実は高校生のとき、プロか大学進学かで迷っていたのですが、大学に進学するなら早稲田大学だと思っていました。野球の伝統やレベルが、他大学とは違うと感じていたからです。結局、今の自分ではプロになれたとしても活躍することはできない、大学できちんと準備してからプロ野球の世界に進もうと決めたんです。だから、早稲田大学にはプロに入るために進学しました。

早慶戦はリーグ戦の最終週に開催。2022年秋季リーグでは早稲田大学が2連勝を飾り、慶應義塾大学の優勝を阻止した。写真は試合終了後の選手たちの様子(蛭間選手は右端)(写真提供:早稲田スポーツ新聞会)
――スポーツ科学部ではどのような学びがありましたか?
ゼミでは動作解析などを学んだり、授業では瞑想(めいそう)やヨガ、栄養学を勉強したりしました。動作解析は自分の打ち方を客観的に見てイメージするのに役立っていますし、瞑想やヨガは心の落ち着かせ方といったメンタルトレーニングにつながっています。スポーツ科学部に入るからには、きちんと学問的なことも身に付けておきたいという気持ちがありました。学業と野球との両立は大変でしたが、周りの人に助けてもらいながら学ぶことができました。大学での勉強は野球にもしっかり結び付いているなと感じますし、プロ野球選手としてもプラスになっていくはずです。

「開幕一軍」を目指し、色紙に書き込む蛭間選手
――最後に、プロ野球選手になるにあたって、今後の課題や目標とする選手像を聞かせてください。
全部強化しないといけません。バッティングもそうですし、その他のプレーも全て、もっと高いレベルでやらなければならないと思っています。これまで以上にいろいろなことに挑戦して、自分のプレーを向上させていきたいです。
目標は首位打者です。三振が少なく、勝負強い選手を目指しています。埼玉西武ライオンズでは栗山巧選手がお手本ですし、他では吉田正尚選手(ボストン・レッドソックス)も目標の一人です。
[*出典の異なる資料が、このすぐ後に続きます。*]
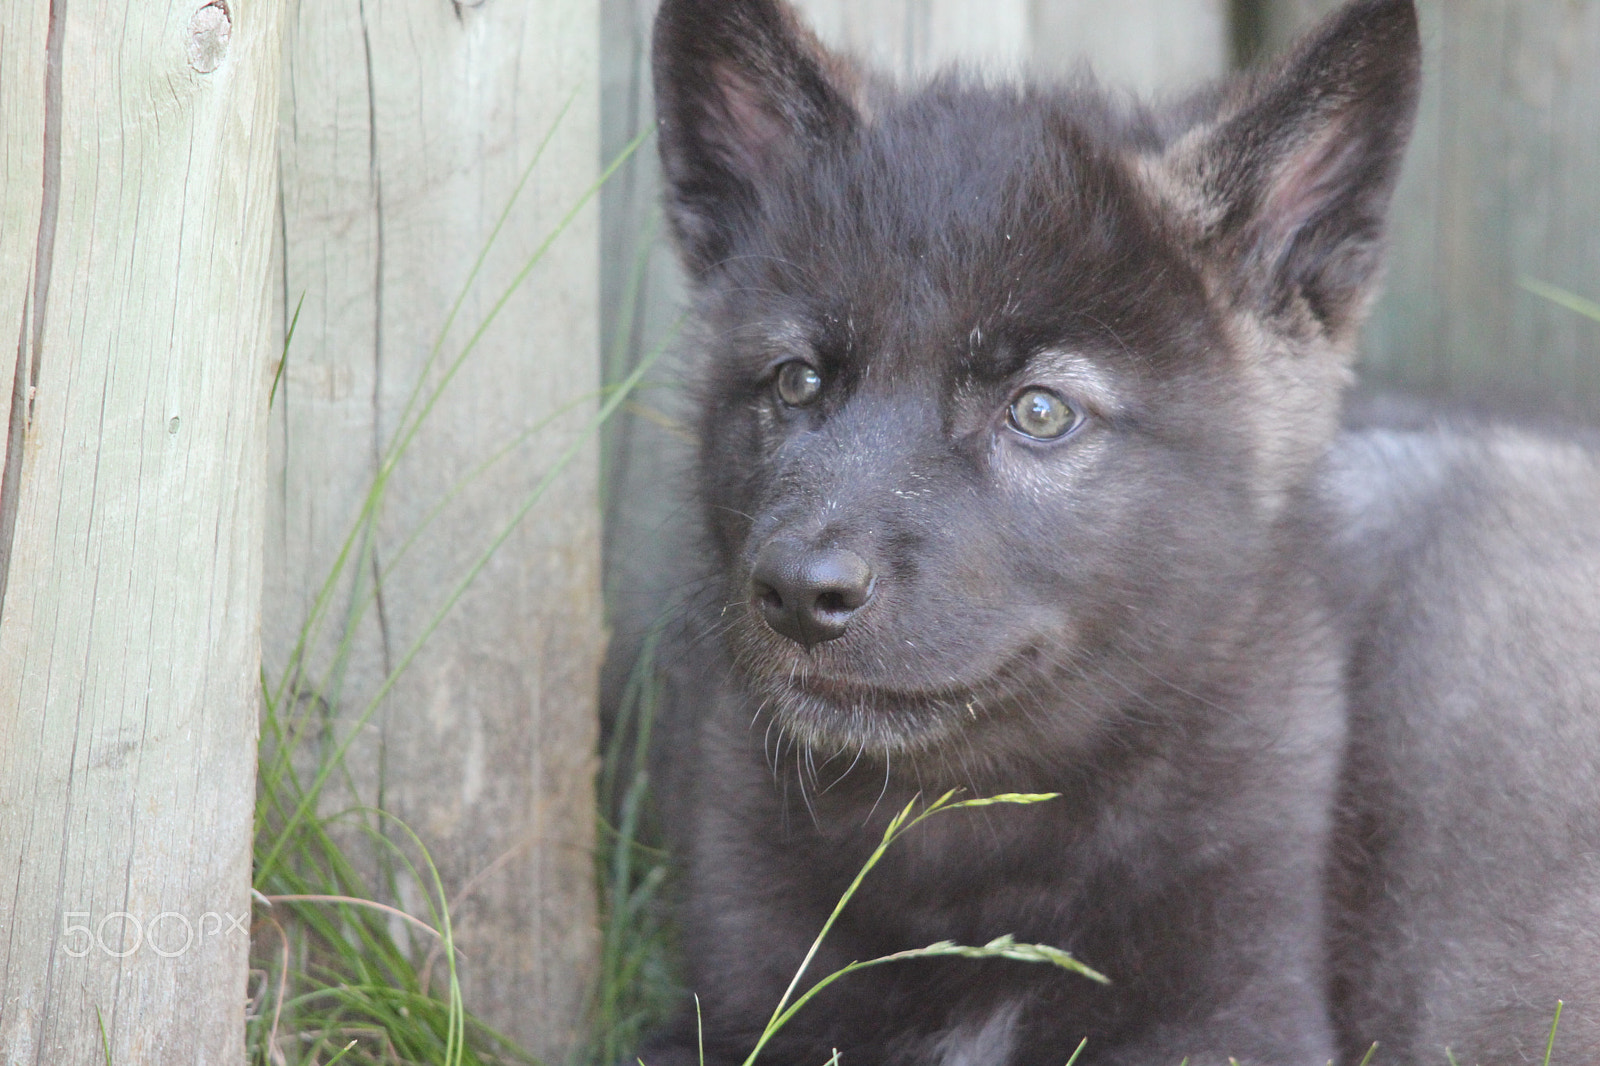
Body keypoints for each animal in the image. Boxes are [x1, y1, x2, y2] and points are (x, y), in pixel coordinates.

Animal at [638, 0, 1600, 1063]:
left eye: (1041, 411)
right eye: (798, 381)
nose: (802, 594)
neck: (965, 845)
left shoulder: (1237, 1015)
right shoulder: (730, 1012)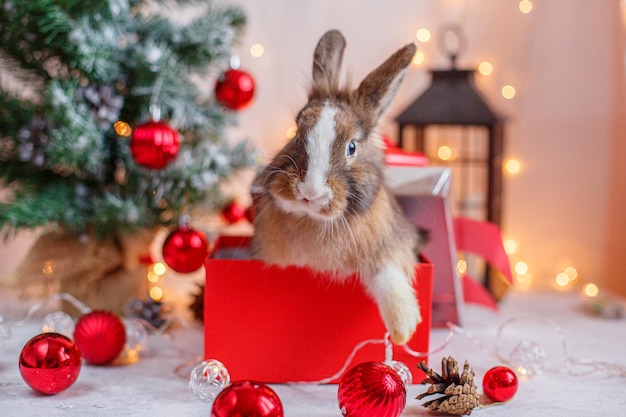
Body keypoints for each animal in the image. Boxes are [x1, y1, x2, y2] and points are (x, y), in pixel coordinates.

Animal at [249, 27, 420, 342]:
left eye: (352, 147)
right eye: (296, 134)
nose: (310, 192)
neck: (314, 221)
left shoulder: (389, 247)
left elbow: (389, 274)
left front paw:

また、山本由伸選手(オリックス・バファローズ)や佐々木朗希選手(千葉ロッテマリーンズ)など、パ・リーグには好投手が多いので、早く一軍の打席に立ってみたいです。
僕自身、小さいときにプロ野球の試合を観に行って、夢と希望を与えてもらいました。野球人口を増やすのに貢献したいという気持ちがあるので、そのためには自分が埼玉西武ライオンズの顔となる選手になり、さらには日本を代表する選手として活躍するしかないと思っています。自分の人生をかけて臨むプロ野球の世界。高い技術を持つ選手たちの中で結果を出すためには、早稲田大学の野球部で学んだ「準備すること」の意味がさらに大切になっていくと考えています。
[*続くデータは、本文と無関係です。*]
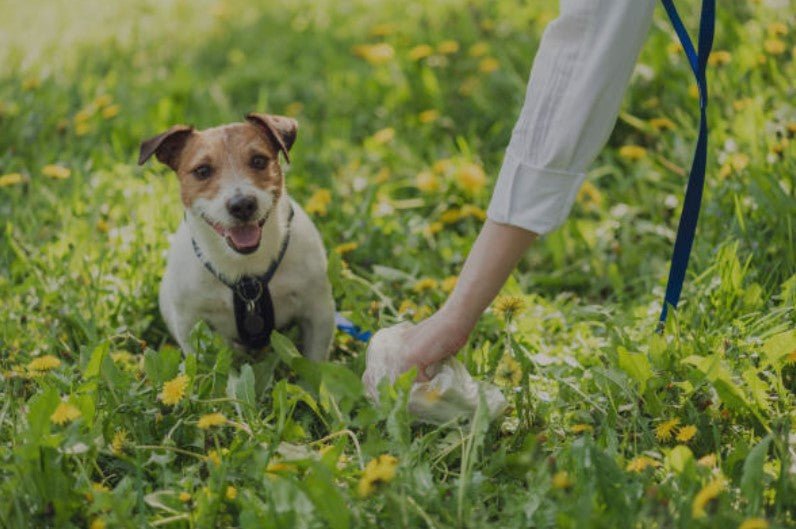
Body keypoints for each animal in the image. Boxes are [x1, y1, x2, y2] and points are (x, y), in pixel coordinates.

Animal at [138, 111, 334, 358]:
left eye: (258, 161)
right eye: (202, 171)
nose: (242, 205)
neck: (245, 271)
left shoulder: (318, 313)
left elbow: (315, 361)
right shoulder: (189, 325)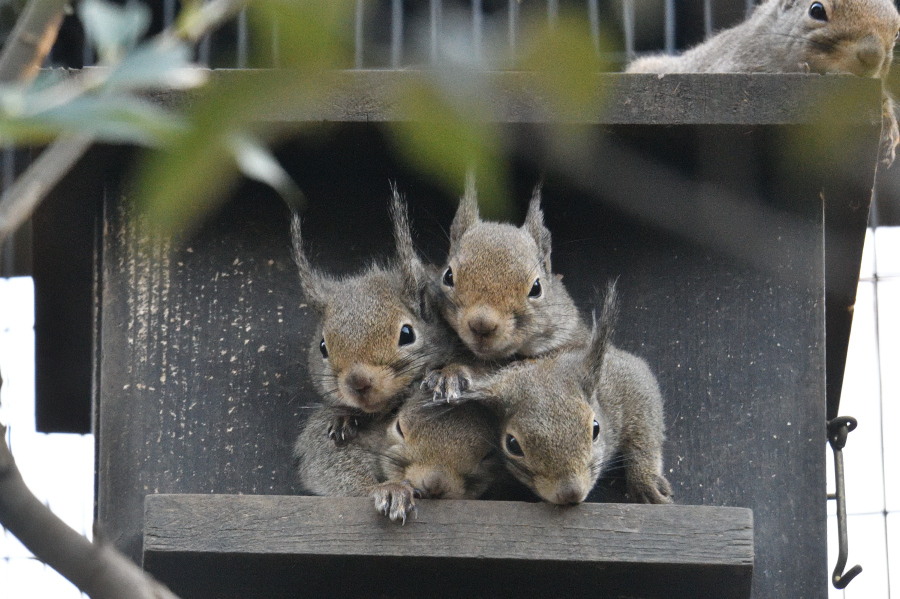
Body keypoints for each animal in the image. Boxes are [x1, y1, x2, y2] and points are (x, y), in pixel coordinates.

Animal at [460, 284, 672, 506]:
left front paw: (646, 481)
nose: (570, 493)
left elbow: (645, 429)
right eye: (512, 445)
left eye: (596, 428)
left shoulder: (625, 380)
インタビューに答える蛭間選手。その目はプロ野球への決意に満ちていた
第836回
取材・文・撮影:早稲田ウィークリーレポーター(SJC学生スタッフ)
大学院法学研究科 修士課程 1年 植田 将暉
【プロフィール】

指名あいさつでの一コマ。埼玉西武ライオンズのマスコットであるレオ、早稲田大学のWASEDA BEARと
群馬県出身。浦和学院高等学校卒業。小学生から野球を始め、埼玉西武ライオンズのジュニアチームでもプレーした。高校時代は2018年夏の甲子園でベスト8に進出。大学2年の東京六大学野球秋季リーグ戦の早慶戦では、決勝・逆転弾となる本塁打を2戦連続で放つ。3年の春季リーグ戦ではベストナインに選出。侍ジャパンとして2018年に第12回BFA U18アジア選手権、2022年に第30回ハーレムベースボールウィーク2022に出場。埼玉西武ライオンズの試合もよく観に行っており、2022年は高校の同級生である渡邉勇太朗選手の登板試合などを現地で観戦したという。趣味は、時間がなくて行けていないが、自然の中でのサウナやキャンプ。行くなら「山と川」と語る。